Determining what type of reentry housing to provide is another factor to consider, as many of these programs operate with varying levels of structure and flexibility. Emergency housing is for individuals who have no place to go upon their release, and is mostly provided by an overburdened shelter system. Transitional housing, also called “phased permanent,” “transpermanent” or “interim” housing, provides short-term residence and treatment services. Permanent housing teaches complete self-sufficiency and provides a permanent supportive environment for those who need lifelong care. Some reentry housing models, such as St. Leonard’s Ministries in Chicago and The Fortune Academy in New York City, have successfully incorporated more than one type of housing within the same facility or program.

An Emerging Success
The Fortune Society is a prisoner aid organization that has served offenders in New York City since 1967. When a strategic planning process revealed that the organization was losing clients to the streets and prisons due to a lack of housing alternatives, management decided to provide housing themselves. Lacking real estate and housing experience, they hired consultants to help them identify and redevelop a building in West Harlem. After purchasing the building, they began a vigorous campaign to build community support and financial resources for the facility now known as The Fortune Academy, or “The Castle.”

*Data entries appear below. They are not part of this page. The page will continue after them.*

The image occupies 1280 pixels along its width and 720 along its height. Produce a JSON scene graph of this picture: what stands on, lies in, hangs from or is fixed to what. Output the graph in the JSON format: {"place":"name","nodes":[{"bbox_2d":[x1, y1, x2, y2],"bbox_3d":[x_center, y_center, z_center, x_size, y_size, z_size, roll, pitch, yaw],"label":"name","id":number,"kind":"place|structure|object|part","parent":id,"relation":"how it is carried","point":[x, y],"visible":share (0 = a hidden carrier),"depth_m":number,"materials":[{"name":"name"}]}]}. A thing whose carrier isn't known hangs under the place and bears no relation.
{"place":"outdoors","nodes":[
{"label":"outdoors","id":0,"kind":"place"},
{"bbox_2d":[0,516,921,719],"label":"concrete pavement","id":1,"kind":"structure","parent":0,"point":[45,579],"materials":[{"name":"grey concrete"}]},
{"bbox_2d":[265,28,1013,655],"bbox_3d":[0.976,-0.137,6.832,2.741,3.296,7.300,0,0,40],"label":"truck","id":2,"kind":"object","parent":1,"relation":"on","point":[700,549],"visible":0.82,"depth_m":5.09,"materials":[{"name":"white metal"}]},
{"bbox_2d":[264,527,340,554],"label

A large part of the Academy’s initial success stems from intense community involvement. Staff regularly attend community meetings, have an open door policy for neighborhood residents to observe their programs and even provide the executive director’s cell phone number to key community leaders for instant access. (Other community outreach activities include hosting a Haunted Castle at Halloween and welcoming neighbors to backyard barbecues.) When they admitted a “controversial” resident, they found that “the level of [community] support that we’ve gotten has been quite wonderful,” according to Executive Director JoAnne Page.

Funding for The Fortune Academy has been strategically pieced together to allow for maximum program flexibility. In order to admit anyone who needs one of their 18 emergency and 41 phased-permanent beds, they have rejected funds that would have prohibited them from running their program the way they wanted. Financing from Low Income Housing and Historic Preservation Tax Credits, the New York State Homeless Housing and Assistance Program and a capital campaign covered the nearly $7.7 million construction costs. Their operating funds, about $1.2 million annually, come primarily from tenant rents and U.S. Department of Housing and Urban Development programs such as Housing Opportunities for People with AIDS and Shelter Plus Care.

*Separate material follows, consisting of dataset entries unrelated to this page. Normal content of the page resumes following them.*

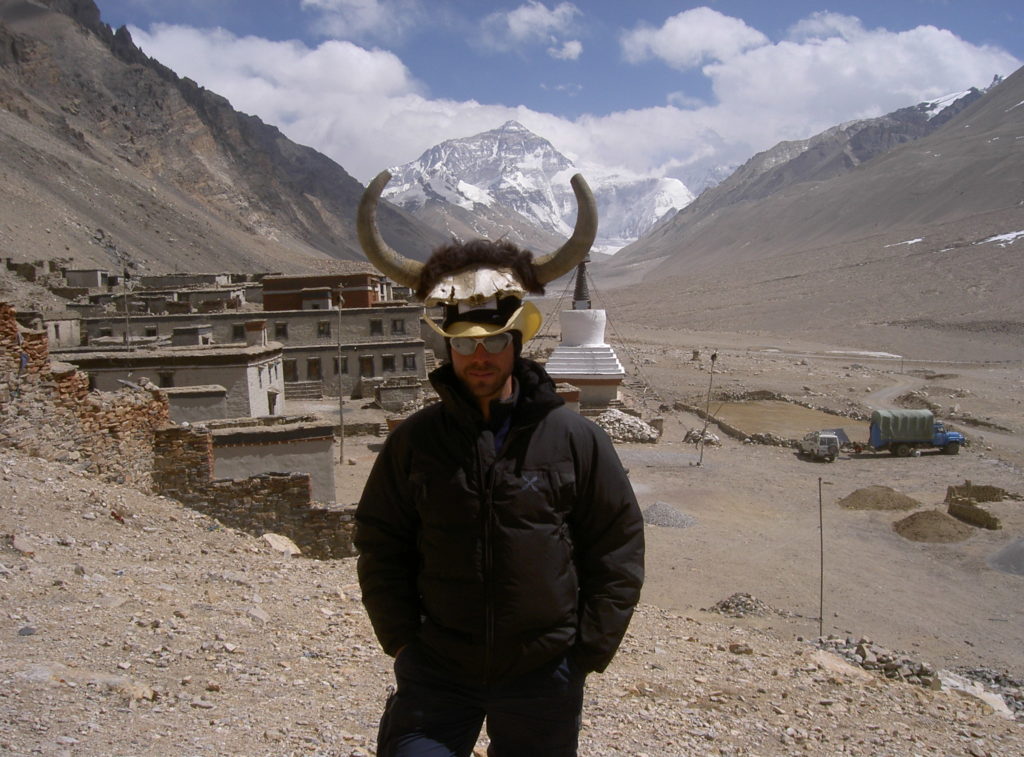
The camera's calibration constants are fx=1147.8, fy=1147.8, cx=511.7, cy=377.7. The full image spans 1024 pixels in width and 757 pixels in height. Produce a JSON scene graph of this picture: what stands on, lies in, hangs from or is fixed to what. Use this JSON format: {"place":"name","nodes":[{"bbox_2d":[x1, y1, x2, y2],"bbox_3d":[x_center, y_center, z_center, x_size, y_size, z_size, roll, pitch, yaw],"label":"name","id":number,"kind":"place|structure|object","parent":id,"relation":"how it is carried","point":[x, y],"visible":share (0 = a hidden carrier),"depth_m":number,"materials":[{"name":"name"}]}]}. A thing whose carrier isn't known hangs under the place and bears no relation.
{"place":"outdoors","nodes":[
{"label":"outdoors","id":0,"kind":"place"},
{"bbox_2d":[41,313,82,348],"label":"building","id":1,"kind":"structure","parent":0,"point":[77,336],"materials":[{"name":"stone"}]},
{"bbox_2d":[64,268,109,289],"label":"building","id":2,"kind":"structure","parent":0,"point":[94,283],"materials":[{"name":"grey stone"}]},
{"bbox_2d":[0,306,173,487],"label":"stone wall","id":3,"kind":"structure","parent":0,"point":[32,336],"depth_m":17.18,"materials":[{"name":"brown stone"}]},
{"bbox_2d":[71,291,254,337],"label":"building","id":4,"kind":"structure","parent":0,"point":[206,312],"materials":[{"name":"grey stone"}]},
{"bbox_2d":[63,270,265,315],"label":"stone building","id":5,"kind":"structure","parent":0,"point":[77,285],"materials":[{"name":"stone"}]},
{"bbox_2d":[59,343,286,419],"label":"building","id":6,"kind":"structure","parent":0,"point":[244,367],"materials":[{"name":"stone"}]},
{"bbox_2d":[122,267,130,350],"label":"pole","id":7,"kind":"object","parent":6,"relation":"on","point":[126,276],"visible":0.66,"depth_m":54.60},
{"bbox_2d":[158,371,174,387],"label":"window","id":8,"kind":"structure","parent":6,"relation":"in","point":[166,380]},
{"bbox_2d":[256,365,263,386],"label":"window","id":9,"kind":"structure","parent":6,"relation":"in","point":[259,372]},
{"bbox_2d":[267,388,279,415],"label":"door","id":10,"kind":"structure","parent":6,"relation":"in","point":[274,401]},
{"bbox_2d":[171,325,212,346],"label":"building","id":11,"kind":"structure","parent":0,"point":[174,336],"materials":[{"name":"grey stone"}]},
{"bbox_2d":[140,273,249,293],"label":"building","id":12,"kind":"structure","parent":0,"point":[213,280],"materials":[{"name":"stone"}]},
{"bbox_2d":[163,385,229,423],"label":"small building","id":13,"kind":"structure","parent":0,"point":[204,403],"materials":[{"name":"stone"}]},
{"bbox_2d":[0,0,447,278],"label":"mountain","id":14,"kind":"structure","parent":0,"point":[1,56],"materials":[{"name":"brown stone"}]},
{"bbox_2d":[76,304,426,400],"label":"stone building","id":15,"kind":"structure","parent":0,"point":[403,346],"materials":[{"name":"grey stone"}]},
{"bbox_2d":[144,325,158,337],"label":"window","id":16,"kind":"structure","parent":15,"relation":"in","point":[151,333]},
{"bbox_2d":[231,324,245,341],"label":"window","id":17,"kind":"structure","parent":15,"relation":"in","point":[236,331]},
{"bbox_2d":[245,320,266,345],"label":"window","id":18,"kind":"structure","parent":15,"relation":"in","point":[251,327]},
{"bbox_2d":[274,321,288,339],"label":"window","id":19,"kind":"structure","parent":15,"relation":"in","point":[280,331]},
{"bbox_2d":[283,358,297,380],"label":"window","id":20,"kind":"structure","parent":15,"relation":"in","point":[287,372],"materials":[{"name":"brown"}]},
{"bbox_2d":[306,356,320,377],"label":"window","id":21,"kind":"structure","parent":15,"relation":"in","point":[316,372],"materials":[{"name":"brown"}]},
{"bbox_2d":[316,321,330,337],"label":"window","id":22,"kind":"structure","parent":15,"relation":"in","point":[323,325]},
{"bbox_2d":[332,355,347,373],"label":"window","id":23,"kind":"structure","parent":15,"relation":"in","point":[344,363],"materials":[{"name":"brown"}]},
{"bbox_2d":[359,354,373,375],"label":"window","id":24,"kind":"structure","parent":15,"relation":"in","point":[365,361],"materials":[{"name":"brown"}]},
{"bbox_2d":[369,318,383,335],"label":"window","id":25,"kind":"structure","parent":15,"relation":"in","point":[374,325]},
{"bbox_2d":[381,354,395,371],"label":"window","id":26,"kind":"structure","parent":15,"relation":"in","point":[386,363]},
{"bbox_2d":[391,318,405,334],"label":"window","id":27,"kind":"structure","parent":15,"relation":"in","point":[397,325],"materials":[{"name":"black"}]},
{"bbox_2d":[402,353,417,371],"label":"window","id":28,"kind":"structure","parent":15,"relation":"in","point":[410,363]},
{"bbox_2d":[153,423,358,556],"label":"stone wall","id":29,"kind":"structure","parent":0,"point":[278,480],"depth_m":18.97,"materials":[{"name":"stone"}]},
{"bbox_2d":[204,414,337,504],"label":"building","id":30,"kind":"structure","parent":0,"point":[295,448],"depth_m":33.22,"materials":[{"name":"grey paint"}]},
{"bbox_2d":[262,273,383,311],"label":"red building","id":31,"kind":"structure","parent":0,"point":[266,304],"materials":[{"name":"red brick"}]},
{"bbox_2d":[302,0,413,39],"label":"cloud","id":32,"kind":"structure","parent":0,"point":[372,13],"materials":[{"name":"white"}]},
{"bbox_2d":[374,379,425,409],"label":"stone wall","id":33,"kind":"structure","parent":0,"point":[384,401],"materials":[{"name":"grey stone"}]},
{"bbox_2d":[0,447,1023,756],"label":"rocky ground","id":34,"kind":"structure","parent":0,"point":[26,637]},
{"bbox_2d":[9,533,35,554],"bbox_3d":[-4.527,1.547,10.488,0.362,0.204,0.355,3,7,32],"label":"rock","id":35,"kind":"object","parent":34,"relation":"on","point":[18,543],"visible":0.94,"depth_m":10.43,"materials":[{"name":"stone"}]},
{"bbox_2d":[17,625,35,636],"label":"rock","id":36,"kind":"object","parent":34,"relation":"on","point":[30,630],"visible":0.92,"depth_m":7.90,"materials":[{"name":"grey stone"}]},
{"bbox_2d":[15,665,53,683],"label":"rock","id":37,"kind":"object","parent":34,"relation":"on","point":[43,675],"visible":0.79,"depth_m":6.64,"materials":[{"name":"grey stone"}]},
{"bbox_2d":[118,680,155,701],"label":"rock","id":38,"kind":"object","parent":34,"relation":"on","point":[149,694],"visible":0.81,"depth_m":6.78,"materials":[{"name":"stone"}]},
{"bbox_2d":[246,606,268,622],"bbox_3d":[-2.183,2.016,9.675,0.280,0.154,0.285,3,7,30],"label":"rock","id":39,"kind":"object","parent":34,"relation":"on","point":[257,613],"visible":0.92,"depth_m":9.62,"materials":[{"name":"stone"}]},
{"bbox_2d":[262,532,300,555],"bbox_3d":[-3.243,2.343,15.974,0.648,0.321,0.602,4,7,37],"label":"rock","id":40,"kind":"object","parent":34,"relation":"on","point":[278,539],"visible":0.78,"depth_m":15.85,"materials":[{"name":"stone"}]},
{"bbox_2d":[351,163,646,756],"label":"man","id":41,"kind":"object","parent":34,"relation":"on","point":[490,391],"visible":0.98,"depth_m":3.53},
{"bbox_2d":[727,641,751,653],"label":"rock","id":42,"kind":"object","parent":34,"relation":"on","point":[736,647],"visible":0.96,"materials":[{"name":"stone"}]},
{"bbox_2d":[807,649,870,681],"bbox_3d":[3.385,3.034,11.831,0.771,0.298,0.712,5,8,43],"label":"rock","id":43,"kind":"object","parent":34,"relation":"on","point":[821,658],"visible":0.76,"depth_m":11.75,"materials":[{"name":"beige stone"}]},
{"bbox_2d":[810,635,941,688],"bbox_3d":[4.112,3.365,13.225,1.620,0.617,1.503,-1,6,-1],"label":"rock pile","id":44,"kind":"object","parent":34,"relation":"on","point":[891,664],"visible":0.66,"depth_m":13.12,"materials":[{"name":"grey stone"}]},
{"bbox_2d":[940,672,1012,718],"bbox_3d":[5.189,3.604,12.836,0.954,0.421,1.089,-6,8,-41],"label":"rock","id":45,"kind":"object","parent":34,"relation":"on","point":[984,694],"visible":0.59,"depth_m":12.76,"materials":[{"name":"stone"}]},
{"bbox_2d":[480,1,583,57],"label":"cloud","id":46,"kind":"structure","parent":0,"point":[516,26],"materials":[{"name":"white"}]},
{"bbox_2d":[375,121,703,253],"label":"snowy mountain","id":47,"kind":"structure","parent":0,"point":[471,147],"materials":[{"name":"white snow"}]},
{"bbox_2d":[90,0,1023,179],"label":"sky","id":48,"kind":"structure","parent":0,"point":[950,1],"materials":[{"name":"blue"}]},
{"bbox_2d":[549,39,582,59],"label":"cloud","id":49,"kind":"structure","parent":0,"point":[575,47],"materials":[{"name":"white"}]},
{"bbox_2d":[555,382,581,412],"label":"small building","id":50,"kind":"structure","parent":0,"point":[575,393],"materials":[{"name":"brick"}]},
{"bbox_2d":[126,13,1017,192],"label":"cloud","id":51,"kind":"structure","parent":0,"point":[306,58],"materials":[{"name":"white"}]},
{"bbox_2d":[271,314,1023,682],"label":"ground","id":52,"kind":"structure","parent":0,"point":[906,463],"materials":[{"name":"brown soil"}]},
{"bbox_2d":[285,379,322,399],"label":"stone steps","id":53,"kind":"structure","parent":52,"relation":"on","point":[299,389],"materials":[{"name":"grey stone"}]},
{"bbox_2d":[335,284,344,461],"bbox_3d":[-7.082,-0.196,47.285,0.505,8.019,0.353,-1,6,-1],"label":"pole","id":54,"kind":"object","parent":52,"relation":"on","point":[342,450],"visible":0.99,"depth_m":47.22,"materials":[{"name":"brown wood"}]},
{"bbox_2d":[545,254,626,407],"bbox_3d":[3.877,-2.703,61.026,5.085,9.131,5.322,-1,6,-1],"label":"stupa","id":55,"kind":"object","parent":52,"relation":"on","point":[601,359],"visible":0.89,"depth_m":60.19,"materials":[{"name":"white paint"}]},
{"bbox_2d":[594,409,659,443],"bbox_3d":[4.921,2.237,52.865,4.141,1.481,3.544,-1,6,-1],"label":"rubble pile","id":56,"kind":"object","parent":52,"relation":"on","point":[639,427],"visible":0.83,"depth_m":52.09,"materials":[{"name":"stone"}]},
{"bbox_2d":[641,502,697,528],"bbox_3d":[4.592,4.166,35.017,2.437,0.565,2.500,1,6,16],"label":"gravel pile","id":57,"kind":"object","parent":52,"relation":"on","point":[662,520],"visible":0.82,"depth_m":34.64,"materials":[{"name":"grey gravel"}]},
{"bbox_2d":[683,428,720,445],"bbox_3d":[8.939,2.759,53.987,1.856,0.844,1.940,-5,8,-41],"label":"rock pile","id":58,"kind":"object","parent":52,"relation":"on","point":[692,435],"visible":0.81,"depth_m":53.54,"materials":[{"name":"grey stone"}]},
{"bbox_2d":[698,352,718,463],"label":"pole","id":59,"kind":"object","parent":52,"relation":"on","point":[713,357],"visible":0.99,"depth_m":50.67,"materials":[{"name":"brown wood"}]},
{"bbox_2d":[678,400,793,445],"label":"stone wall","id":60,"kind":"structure","parent":52,"relation":"on","point":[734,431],"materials":[{"name":"grey stone"}]},
{"bbox_2d":[708,592,771,617],"bbox_3d":[4.764,4.746,23.874,1.567,0.475,1.473,-1,6,-1],"label":"rock pile","id":61,"kind":"object","parent":52,"relation":"on","point":[726,607],"visible":0.85,"depth_m":23.77,"materials":[{"name":"grey stone"}]},
{"bbox_2d":[799,429,840,461],"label":"suv","id":62,"kind":"object","parent":52,"relation":"on","point":[823,437],"visible":0.98,"depth_m":52.20,"materials":[{"name":"white metal"}]},
{"bbox_2d":[817,475,824,634],"bbox_3d":[6.903,3.997,25.679,0.166,4.144,0.146,-1,6,-1],"label":"pole","id":63,"kind":"object","parent":52,"relation":"on","point":[821,586],"visible":0.99,"depth_m":25.65,"materials":[{"name":"brown wood"}]},
{"bbox_2d":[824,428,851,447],"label":"tent","id":64,"kind":"object","parent":52,"relation":"on","point":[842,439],"visible":0.46,"depth_m":55.75,"materials":[{"name":"grey"}]},
{"bbox_2d":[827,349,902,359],"label":"snow patch","id":65,"kind":"object","parent":52,"relation":"on","point":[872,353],"visible":0.57,"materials":[{"name":"white"}]},
{"bbox_2d":[837,485,918,510],"bbox_3d":[13.029,4.165,40.656,3.296,0.614,3.230,-1,6,-1],"label":"gravel pile","id":66,"kind":"object","parent":52,"relation":"on","point":[897,499],"visible":0.96,"depth_m":40.09,"materials":[{"name":"brown soil"}]},
{"bbox_2d":[866,409,964,457],"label":"truck","id":67,"kind":"object","parent":52,"relation":"on","point":[940,437],"visible":0.98,"depth_m":52.66,"materials":[{"name":"green fabric"}]},
{"bbox_2d":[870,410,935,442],"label":"green tarp","id":68,"kind":"object","parent":67,"relation":"on","point":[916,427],"visible":0.79,"depth_m":52.65,"materials":[{"name":"green fabric"}]},
{"bbox_2d":[893,509,971,542],"bbox_3d":[13.302,4.563,36.199,2.860,0.676,2.925,-1,6,-1],"label":"gravel pile","id":69,"kind":"object","parent":52,"relation":"on","point":[925,535],"visible":0.96,"depth_m":35.77,"materials":[{"name":"brown soil"}]},
{"bbox_2d":[946,482,1005,529],"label":"stone wall","id":70,"kind":"structure","parent":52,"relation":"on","point":[993,524],"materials":[{"name":"brown stone"}]},
{"bbox_2d":[987,537,1023,575],"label":"gravel pile","id":71,"kind":"object","parent":52,"relation":"on","point":[1020,552],"visible":0.99,"depth_m":31.83,"materials":[{"name":"grey gravel"}]},
{"bbox_2d":[619,8,765,68],"label":"cloud","id":72,"kind":"structure","parent":0,"point":[666,43],"materials":[{"name":"white"}]},
{"bbox_2d":[708,398,867,440],"label":"field","id":73,"kind":"structure","parent":0,"point":[736,406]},
{"bbox_2d":[598,64,1023,349],"label":"mountain","id":74,"kind":"structure","parent":0,"point":[1022,147],"materials":[{"name":"brown stone"}]},
{"bbox_2d":[884,237,923,247],"label":"snow patch","id":75,"kind":"object","parent":74,"relation":"on","point":[916,240],"visible":0.48,"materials":[{"name":"white snow"}]},
{"bbox_2d":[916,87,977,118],"label":"snow patch","id":76,"kind":"object","parent":74,"relation":"on","point":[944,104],"visible":0.28,"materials":[{"name":"white snow"}]},
{"bbox_2d":[978,230,1023,245],"label":"snow patch","id":77,"kind":"object","parent":74,"relation":"on","point":[1014,234],"visible":0.51,"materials":[{"name":"white snow"}]},
{"bbox_2d":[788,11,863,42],"label":"cloud","id":78,"kind":"structure","parent":0,"point":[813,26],"materials":[{"name":"white"}]},
{"bbox_2d":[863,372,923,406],"label":"dirt road","id":79,"kind":"structure","parent":0,"point":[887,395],"materials":[{"name":"grey soil"}]}
]}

In terms of entrance criteria, the Academy accepts anyone who agrees to be employed, in treatment and/or in school for 35 hours per week and who does not pose a “present threat of danger.” Everyone is initially placed in emergency housing, and can then transition into phased-permanent units when space becomes available – if they have proven themselves to be both motivated and non-threatening. All residents have access to personalized services and treatment. Those who transition into permanent housing are assisted through the Academy’s staff and counselors who have built an informal network of landlord relationships. An annual graduation ceremony celebrates those who successfully complete their customized care plans. When Academy residents do finally move on, goodbyes are not forever. As one staff person and former Fortune client states, “you are still a Fortune client no matter where you are, how far or how long you’ve been away. You can always come back.”

As more organizations and funders rise to the challenge, reentry housing will become easier to provide and more readily available. Best practices will include more than just a handful of pilot programs, and more organizations will perfect the art of housing and serving ex-offenders with their requisite needs and struggles. Until then, the burden remains on those who care to convince neighborhoods and government that ex-offenders are returning home, and they can either return to the streets and crime or to safe, stable, affordable housing that paves the way to a brighter future.